Reproduce every line below character for character, and leave the pictures out of your copy.

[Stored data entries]
##########

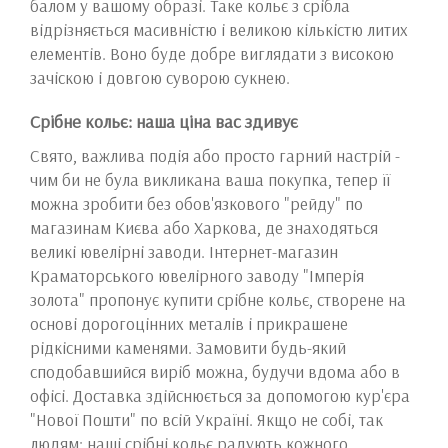
балом у вашому образі. Таке кольє з срібла
відрізняється масивністю і великою кількістю литих
елементів. Воно буде добре виглядати з високою
зачіскою і довгою суворою сукнею.
Срібне кольє: наша ціна вас здивує
Свято, важлива подія або просто гарний настрій -
чим би не була викликана ваша покупка, тепер її
можна зробити без обов'язкового "рейду" по
магазинам Києва або Харкова, де знаходяться
великі ювелірні заводи. Інтернет-магазин
Краматорського ювелірного заводу "Імперія
золота" пропонує купити срібне кольє, створене на
основі дорогоцінних металів і прикрашене
рідкісними каменями. Замовити будь-який
сподобавшийся виріб можна, будучи вдома або в
офісі. Доставка здійснюється за допомогою кур'єра
"Нової Пошти" по всій Україні. Якщо не собі, так
людям: наші срібні кольє радують кожного.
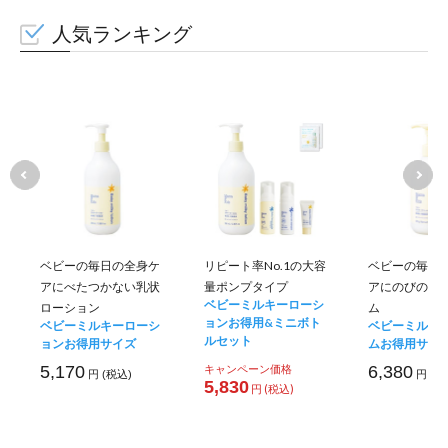
人気ランキング
ベビーの毎日の全身ケ
リピート率No.1の大容
ベビーの毎日
アにべたつかない乳状
量ポンプタイプ
アにのびのい
ベビーミルキーローシ
ローション
ム
ョンお得用&ミニボト
ベビーミルキーローシ
ベビーミルキ
ルセット
ョンお得用サイズ
ムお得用サイ
5,170
キャンペーン価格
6,380
円 (税込)
円 (税
5,830
円 (税込)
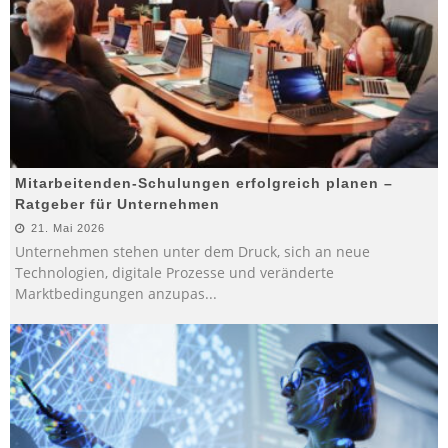
Mitarbeitenden-Schulungen erfolgreich planen –
Ratgeber für Unternehmen
21. Mai 2026
Unternehmen stehen unter dem Druck, sich an neue
Technologien, digitale Prozesse und veränderte
Marktbedingungen anzupas
...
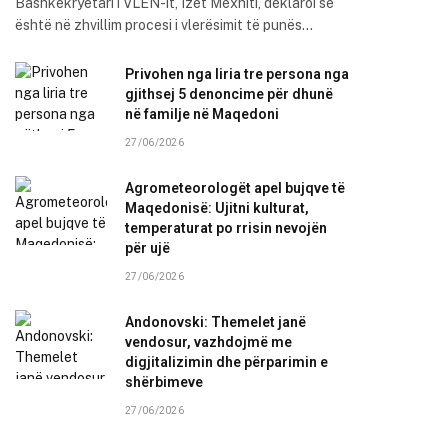
Bashkëkryetari i VLEN-it, Izet Mexhiti, deklaroi se
është në zhvillim procesi i vlerësimit të punës…
Privohen nga liria tre persona nga
gjithsej 5 denoncime për dhunë
në familje në Maqedoni
27/06/2026
Agrometeorologët apel bujqve të
Maqedonisë: Ujitni kulturat,
temperaturat po rrisin nevojën
për ujë
27/06/2026
Andonovski: Themelet janë
vendosur, vazhdojmë me
digjitalizimin dhe përparimin e
shërbimeve
27/06/2026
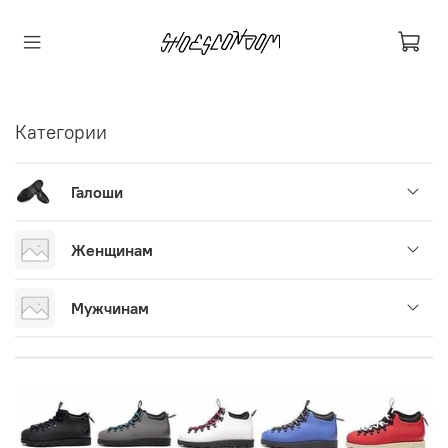
Категории
Галоши
Женщинам
Мужчинам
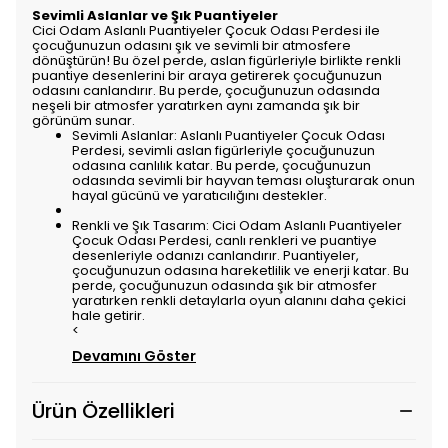
Sevimli Aslanlar ve Şık Puantiyeler
Cici Odam Aslanlı Puantiyeler Çocuk Odası Perdesi ile
çocuğunuzun odasını şık ve sevimli bir atmosfere
dönüştürün! Bu özel perde, aslan figürleriyle birlikte renkli
puantiye desenlerini bir araya getirerek çocuğunuzun
odasını canlandırır. Bu perde, çocuğunuzun odasında
neşeli bir atmosfer yaratırken aynı zamanda şık bir
görünüm sunar.
Sevimli Aslanlar: Aslanlı Puantiyeler Çocuk Odası
Perdesi, sevimli aslan figürleriyle çocuğunuzun
odasına canlılık katar. Bu perde, çocuğunuzun
odasında sevimli bir hayvan teması oluşturarak onun
hayal gücünü ve yaratıcılığını destekler.
Renkli ve Şık Tasarım: Cici Odam Aslanlı Puantiyeler
Çocuk Odası Perdesi, canlı renkleri ve puantiye
desenleriyle odanızı canlandırır. Puantiyeler,
çocuğunuzun odasına hareketlilik ve enerji katar. Bu
perde, çocuğunuzun odasında şık bir atmosfer
yaratırken renkli detaylarla oyun alanını daha çekici
hale getirir.
<
Devamını Göster
Ürün Özellikleri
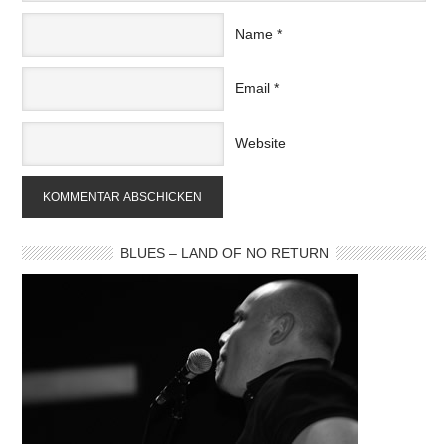
Name
*
Email
*
Website
BLUES – LAND OF NO RETURN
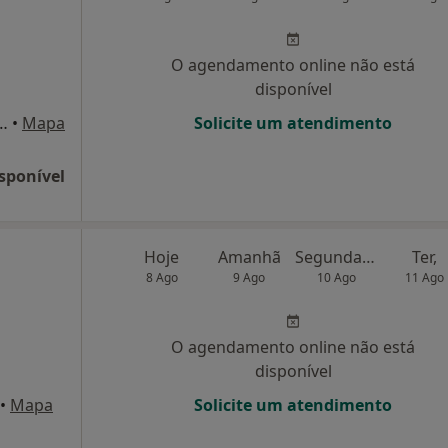
O agendamento online não está
disponível
, Lugar do Freixial Cantanhede, Cantanhede
•
Mapa
Solicite um atendimento
sponível
Hoje
Amanhã
Segunda-feira
Ter,
8 Ago
9 Ago
10 Ago
11 Ago
O agendamento online não está
disponível
•
Mapa
Solicite um atendimento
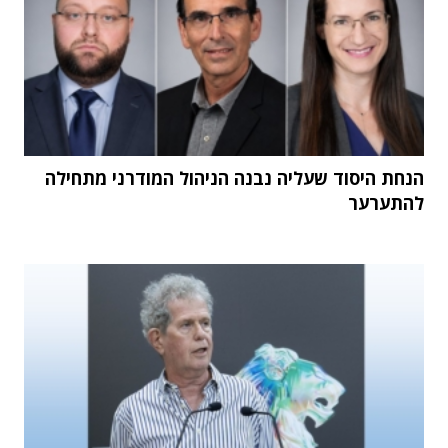
הנחת היסוד שעליה נבנה הניהול המודרני מתחילה
להתערער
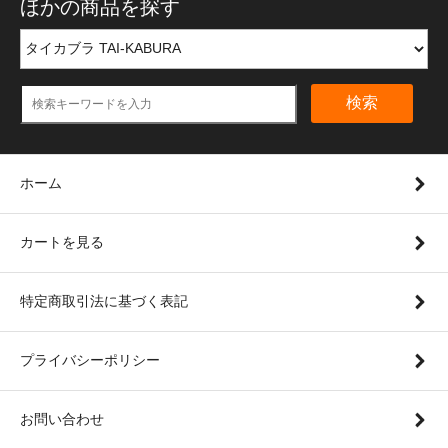
ほかの商品を探す
検索
ホーム
カートを見る
特定商取引法に基づく表記
プライバシーポリシー
お問い合わせ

##########

- Worked solution:
балом у вашому образі. Таке кольє з срібла
відрізняється масивністю і великою кількістю литих
елементів. Воно буде добре виглядати з високою
зачіскою і довгою суворою сукнею.
Срібне кольє: наша ціна вас здивує
Свято, важлива подія або просто гарний настрій -
чим би не була викликана ваша покупка, тепер її
можна зробити без обов'язкового "рейду" по
магазинам Києва або Харкова, де знаходяться
великі ювелірні заводи. Інтернет-магазин
Краматорського ювелірного заводу "Імперія
золота" пропонує купити срібне кольє, створене на
основі дорогоцінних металів і прикрашене
рідкісними каменями. Замовити будь-який
сподобавшийся виріб можна, будучи вдома або в
офісі. Доставка здійснюється за допомогою кур'єра
"Нової Пошти" по всій Україні. Якщо не собі, так
людям: наші срібні кольє радують кожного.
人気ランキング
ベビーの毎日の全身ケ
リピート率No.1の大容
ベビーの毎日
アにべたつかない乳状
量ポンプタイプ
アにのびのい
ベビーミルキーローシ
ローション
ム
ョンお得用&ミニボト
ベビーミルキーローシ
ベビーミルキ
ルセット
ョンお得用サイズ
ムお得用サイ
5,170
キャンペーン価格
6,380
円 (税込)
円 (税
5,830
円 (税込)
Mitarbeitenden-Schulungen erfolgreich planen –
Ratgeber für Unternehmen
21. Mai 2026
Unternehmen stehen unter dem Druck, sich an neue
Technologien, digitale Prozesse und veränderte
Marktbedingungen anzupas
...
Bashkëkryetari i VLEN-it, Izet Mexhiti, deklaroi se
është në zhvillim procesi i vlerësimit të punës…
Privohen nga liria tre persona nga
gjithsej 5 denoncime për dhunë
në familje në Maqedoni
27/06/2026
Agrometeorologët apel bujqve të
Maqedonisë: Ujitni kulturat,
temperaturat po rrisin nevojën
për ujë
27/06/2026
Andonovski: Themelet janë
vendosur, vazhdojmë me
digjitalizimin dhe përparimin e
shërbimeve
27/06/2026
Категории
Галоши
Женщинам
Мужчинам
Sevimli Aslanlar ve Şık Puantiyeler
Cici Odam Aslanlı Puantiyeler Çocuk Odası Perdesi ile
çocuğunuzun odasını şık ve sevimli bir atmosfere
dönüştürün! Bu özel perde, aslan figürleriyle birlikte renkli
puantiye desenlerini bir araya getirerek çocuğunuzun
odasını canlandırır. Bu perde, çocuğunuzun odasında
neşeli bir atmosfer yaratırken aynı zamanda şık bir
görünüm sunar.
Sevimli Aslanlar: Aslanlı Puantiyeler Çocuk Odası
Perdesi, sevimli aslan figürleriyle çocuğunuzun
odasına canlılık katar. Bu perde, çocuğunuzun
odasında sevimli bir hayvan teması oluşturarak onun
hayal gücünü ve yaratıcılığını destekler.
Renkli ve Şık Tasarım: Cici Odam Aslanlı Puantiyeler
Çocuk Odası Perdesi, canlı renkleri ve puantiye
desenleriyle odanızı canlandırır. Puantiyeler,
çocuğunuzun odasına hareketlilik ve enerji katar. Bu
perde, çocuğunuzun odasında şık bir atmosfer
yaratırken renkli detaylarla oyun alanını daha çekici
hale getirir.
<
Devamını Göster
Ürün Özellikleri
Name
*
Email
*
Website
BLUES – LAND OF NO RETURN
O agendamento online não está
disponível
, Lugar do Freixial Cantanhede, Cantanhede
•
Mapa
Solicite um atendimento
sponível
Hoje
Amanhã
Segunda-feira
Ter,
8 Ago
9 Ago
10 Ago
11 Ago
O agendamento online não está
disponível
•
Mapa
Solicite um atendimento
הנחת היסוד שעליה נבנה הניהול המודרני מתחילה
להתערער
ほかの商品を探す
検索
ホーム
カートを見る
特定商取引法に基づく表記
プライバシーポリシー
お問い合わせ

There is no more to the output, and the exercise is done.